Ashish Gupta
Ashish Gupta

Reputation: 2614

read_only field in django rest serializer with unique_together contraint

I wanted to make email field unique in default django User model. So i made it unique_together=[('email',)] . Now in serializer I want it to be a read_only field. But Django Rest Framework 3.0 docs says:

There is a special-case where a read-only field is part of a unique_together constraint at the model level. In this case the field is required by the serializer class in order to validate the constraint, but should also not be editable by the user.

The right way to deal with this is to specify the field explicitly on the serializer, providing both the read_only=True and default=… keyword arguments.

One example of this is a read-only relation to the currently authenticated User which is unique_together with another identifier. In this case you would declare the user field like so:

user = serializers.PrimaryKeyRelatedField(read_only=True, default=serializers.CurrentUserDefault())

serializers.CurrentUserDefault() represents the current user.I want to set default as user's email . Isn't serializers.CurrentUserDefault() equivalent to request.user . serializers.CurrentUserDefault().email is giving error 'CurrentUserDefault' object has no attribute 'email' How to set email default as user's email ?

Upvotes: 3

Views: 3272

Answers (2)

Graphic D. Thanh
Graphic D. Thanh

Reputation: 31

Please check solution 2 from this answer

The code can be:

class UserSerializer(serializers.ModelSerializer):
    class Meta:
        model = User
        fields = ('id', 'email',)
        extra_kwargs = {
            'email': {'read_only': True},
        }


    def create(self, validated_data):
        """Override create to provide a email via request.user by default."""
        if 'email' not in validated_data:
            validated_data['email'] = self.context['request'].user.email

        return super(UserSerializer, self).create(validated_data)

hope it help :)

Upvotes: 2

Arpit Goyal
Arpit Goyal

Reputation: 2254

This is what the documentation of CurrentUserDefault says:

A default class that can be used to represent the current user. In order to use this, the 'request' must have been provided as part of the context dictionary when instantiating the serializer.

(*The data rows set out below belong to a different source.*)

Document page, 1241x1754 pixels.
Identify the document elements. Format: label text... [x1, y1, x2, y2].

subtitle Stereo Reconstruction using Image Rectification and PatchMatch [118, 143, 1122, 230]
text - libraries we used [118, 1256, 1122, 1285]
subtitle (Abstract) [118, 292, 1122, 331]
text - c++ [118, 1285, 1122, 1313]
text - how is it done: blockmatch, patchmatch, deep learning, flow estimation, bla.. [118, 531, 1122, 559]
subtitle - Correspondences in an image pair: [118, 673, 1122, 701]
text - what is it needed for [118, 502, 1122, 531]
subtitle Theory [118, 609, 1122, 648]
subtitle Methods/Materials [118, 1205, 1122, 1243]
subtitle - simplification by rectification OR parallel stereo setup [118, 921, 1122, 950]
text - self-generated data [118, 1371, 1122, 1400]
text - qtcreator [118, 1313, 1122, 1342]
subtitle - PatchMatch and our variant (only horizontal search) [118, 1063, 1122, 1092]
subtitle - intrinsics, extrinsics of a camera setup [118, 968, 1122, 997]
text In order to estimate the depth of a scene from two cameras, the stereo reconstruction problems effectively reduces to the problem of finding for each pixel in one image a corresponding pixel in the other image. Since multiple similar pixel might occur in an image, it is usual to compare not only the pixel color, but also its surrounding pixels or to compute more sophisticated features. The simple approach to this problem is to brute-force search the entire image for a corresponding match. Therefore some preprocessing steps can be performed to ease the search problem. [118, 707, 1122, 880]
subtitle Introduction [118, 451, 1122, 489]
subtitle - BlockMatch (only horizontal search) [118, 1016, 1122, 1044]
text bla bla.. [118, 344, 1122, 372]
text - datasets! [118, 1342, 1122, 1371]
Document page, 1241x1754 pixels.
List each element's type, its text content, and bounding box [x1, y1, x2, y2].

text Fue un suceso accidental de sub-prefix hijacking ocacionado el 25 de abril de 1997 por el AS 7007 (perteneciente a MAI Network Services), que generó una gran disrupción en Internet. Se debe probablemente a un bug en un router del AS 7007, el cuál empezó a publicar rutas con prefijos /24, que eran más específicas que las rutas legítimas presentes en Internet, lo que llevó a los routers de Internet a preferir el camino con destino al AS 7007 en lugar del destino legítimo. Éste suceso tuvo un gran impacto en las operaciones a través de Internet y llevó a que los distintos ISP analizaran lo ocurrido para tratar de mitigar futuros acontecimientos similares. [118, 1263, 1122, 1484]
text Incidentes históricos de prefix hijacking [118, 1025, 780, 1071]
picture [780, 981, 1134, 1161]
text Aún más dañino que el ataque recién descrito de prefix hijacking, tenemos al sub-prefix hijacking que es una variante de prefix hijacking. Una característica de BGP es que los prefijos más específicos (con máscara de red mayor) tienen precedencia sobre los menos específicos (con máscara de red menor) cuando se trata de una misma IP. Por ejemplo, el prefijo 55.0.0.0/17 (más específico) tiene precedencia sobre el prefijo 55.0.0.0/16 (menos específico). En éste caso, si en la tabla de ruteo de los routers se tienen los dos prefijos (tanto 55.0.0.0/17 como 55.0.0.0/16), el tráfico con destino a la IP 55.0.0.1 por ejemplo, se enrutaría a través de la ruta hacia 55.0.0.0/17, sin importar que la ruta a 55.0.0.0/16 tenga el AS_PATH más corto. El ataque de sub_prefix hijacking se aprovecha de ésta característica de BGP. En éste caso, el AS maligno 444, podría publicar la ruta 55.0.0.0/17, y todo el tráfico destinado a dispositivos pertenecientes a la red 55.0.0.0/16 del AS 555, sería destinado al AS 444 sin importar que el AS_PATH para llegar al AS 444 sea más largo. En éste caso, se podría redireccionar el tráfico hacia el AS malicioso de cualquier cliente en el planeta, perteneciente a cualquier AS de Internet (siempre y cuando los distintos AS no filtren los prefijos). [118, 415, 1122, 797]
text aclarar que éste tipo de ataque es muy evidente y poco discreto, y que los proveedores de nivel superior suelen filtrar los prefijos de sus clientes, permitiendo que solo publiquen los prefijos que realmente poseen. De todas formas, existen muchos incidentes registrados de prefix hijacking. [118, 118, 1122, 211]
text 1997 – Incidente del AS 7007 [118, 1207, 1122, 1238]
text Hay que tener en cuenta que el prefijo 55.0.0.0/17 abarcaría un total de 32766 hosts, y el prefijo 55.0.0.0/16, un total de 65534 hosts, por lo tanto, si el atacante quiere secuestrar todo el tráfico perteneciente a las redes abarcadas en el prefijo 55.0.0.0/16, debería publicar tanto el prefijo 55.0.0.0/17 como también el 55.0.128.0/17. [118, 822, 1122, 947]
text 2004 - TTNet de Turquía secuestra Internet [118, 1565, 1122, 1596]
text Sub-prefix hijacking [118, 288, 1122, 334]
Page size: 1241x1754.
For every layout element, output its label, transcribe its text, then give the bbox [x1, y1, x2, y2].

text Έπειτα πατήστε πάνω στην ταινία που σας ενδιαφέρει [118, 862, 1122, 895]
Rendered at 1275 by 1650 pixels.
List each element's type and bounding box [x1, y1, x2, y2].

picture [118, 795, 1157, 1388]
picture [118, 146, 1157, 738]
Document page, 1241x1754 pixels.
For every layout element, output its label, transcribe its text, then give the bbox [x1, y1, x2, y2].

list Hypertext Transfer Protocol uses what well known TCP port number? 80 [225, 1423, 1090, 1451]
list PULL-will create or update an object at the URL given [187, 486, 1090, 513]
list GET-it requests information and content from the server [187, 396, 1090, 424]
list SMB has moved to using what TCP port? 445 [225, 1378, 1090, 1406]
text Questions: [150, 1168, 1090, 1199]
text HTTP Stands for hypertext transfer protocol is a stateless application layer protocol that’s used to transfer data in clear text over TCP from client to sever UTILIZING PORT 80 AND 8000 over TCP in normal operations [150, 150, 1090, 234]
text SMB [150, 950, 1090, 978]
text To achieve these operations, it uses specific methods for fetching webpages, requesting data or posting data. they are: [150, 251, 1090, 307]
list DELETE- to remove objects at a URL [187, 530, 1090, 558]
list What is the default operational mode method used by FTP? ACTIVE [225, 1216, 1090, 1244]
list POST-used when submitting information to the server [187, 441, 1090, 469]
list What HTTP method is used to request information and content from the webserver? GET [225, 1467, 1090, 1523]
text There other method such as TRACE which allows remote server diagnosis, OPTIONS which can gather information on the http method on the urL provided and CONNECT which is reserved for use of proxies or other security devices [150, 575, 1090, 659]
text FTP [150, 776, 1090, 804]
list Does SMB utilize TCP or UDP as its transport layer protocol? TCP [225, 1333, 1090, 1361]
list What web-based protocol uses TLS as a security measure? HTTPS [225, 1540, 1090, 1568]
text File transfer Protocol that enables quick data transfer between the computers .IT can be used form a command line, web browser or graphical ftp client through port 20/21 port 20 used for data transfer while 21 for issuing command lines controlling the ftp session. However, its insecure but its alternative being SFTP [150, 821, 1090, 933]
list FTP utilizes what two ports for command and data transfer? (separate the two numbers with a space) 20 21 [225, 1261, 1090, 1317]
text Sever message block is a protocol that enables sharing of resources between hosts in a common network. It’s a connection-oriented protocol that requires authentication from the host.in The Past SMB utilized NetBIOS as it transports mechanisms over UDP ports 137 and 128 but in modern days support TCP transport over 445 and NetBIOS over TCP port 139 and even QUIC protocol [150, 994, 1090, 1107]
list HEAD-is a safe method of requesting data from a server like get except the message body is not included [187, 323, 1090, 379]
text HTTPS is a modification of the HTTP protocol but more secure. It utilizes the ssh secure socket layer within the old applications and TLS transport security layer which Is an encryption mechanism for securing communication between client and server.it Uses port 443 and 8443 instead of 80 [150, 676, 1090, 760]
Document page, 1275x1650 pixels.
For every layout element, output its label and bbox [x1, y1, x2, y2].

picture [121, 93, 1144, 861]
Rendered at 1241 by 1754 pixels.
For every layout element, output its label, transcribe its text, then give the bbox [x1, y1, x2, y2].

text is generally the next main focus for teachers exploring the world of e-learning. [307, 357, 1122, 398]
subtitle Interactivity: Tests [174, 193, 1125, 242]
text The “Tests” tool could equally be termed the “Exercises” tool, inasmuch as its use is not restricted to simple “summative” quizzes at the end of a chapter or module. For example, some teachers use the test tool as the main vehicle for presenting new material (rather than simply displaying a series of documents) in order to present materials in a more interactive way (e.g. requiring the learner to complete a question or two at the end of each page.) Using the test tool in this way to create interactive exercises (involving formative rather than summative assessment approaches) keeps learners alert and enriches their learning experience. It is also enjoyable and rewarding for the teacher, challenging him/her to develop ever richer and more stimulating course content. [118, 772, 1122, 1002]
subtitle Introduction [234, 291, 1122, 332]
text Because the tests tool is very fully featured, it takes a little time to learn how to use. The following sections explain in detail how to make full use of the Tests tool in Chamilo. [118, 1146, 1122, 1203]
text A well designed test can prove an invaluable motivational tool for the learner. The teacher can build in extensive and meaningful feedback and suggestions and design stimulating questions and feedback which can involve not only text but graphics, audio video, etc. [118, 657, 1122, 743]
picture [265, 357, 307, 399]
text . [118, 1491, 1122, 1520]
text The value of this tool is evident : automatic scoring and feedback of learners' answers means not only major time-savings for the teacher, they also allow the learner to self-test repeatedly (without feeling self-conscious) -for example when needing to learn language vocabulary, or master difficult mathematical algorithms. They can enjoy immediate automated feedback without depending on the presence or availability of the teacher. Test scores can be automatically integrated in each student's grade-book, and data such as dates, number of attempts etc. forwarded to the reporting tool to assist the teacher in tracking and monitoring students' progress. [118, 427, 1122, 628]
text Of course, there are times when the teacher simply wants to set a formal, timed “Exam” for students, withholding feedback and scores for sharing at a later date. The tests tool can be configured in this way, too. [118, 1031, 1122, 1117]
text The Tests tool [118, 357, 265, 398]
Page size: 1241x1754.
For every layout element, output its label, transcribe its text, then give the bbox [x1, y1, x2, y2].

You can either do that or you can provide the email id passed in the context data in your views. Override the function get_serializer_context

def get_serializer_context(self):
    context = super(YourClass, self).get_serializer_context()
    context['email'] = request.user.email

    return context

in your views. Your view should be extended from GenericAPIView at some level of inheritance. Now in your serializer, override your __init__ and get your email data.

def __init__(self, instance = None,  data = serializers.empty, *args, **kwargs):
    self.email = kwargs['context']['email']

Now you can use that in your serializer.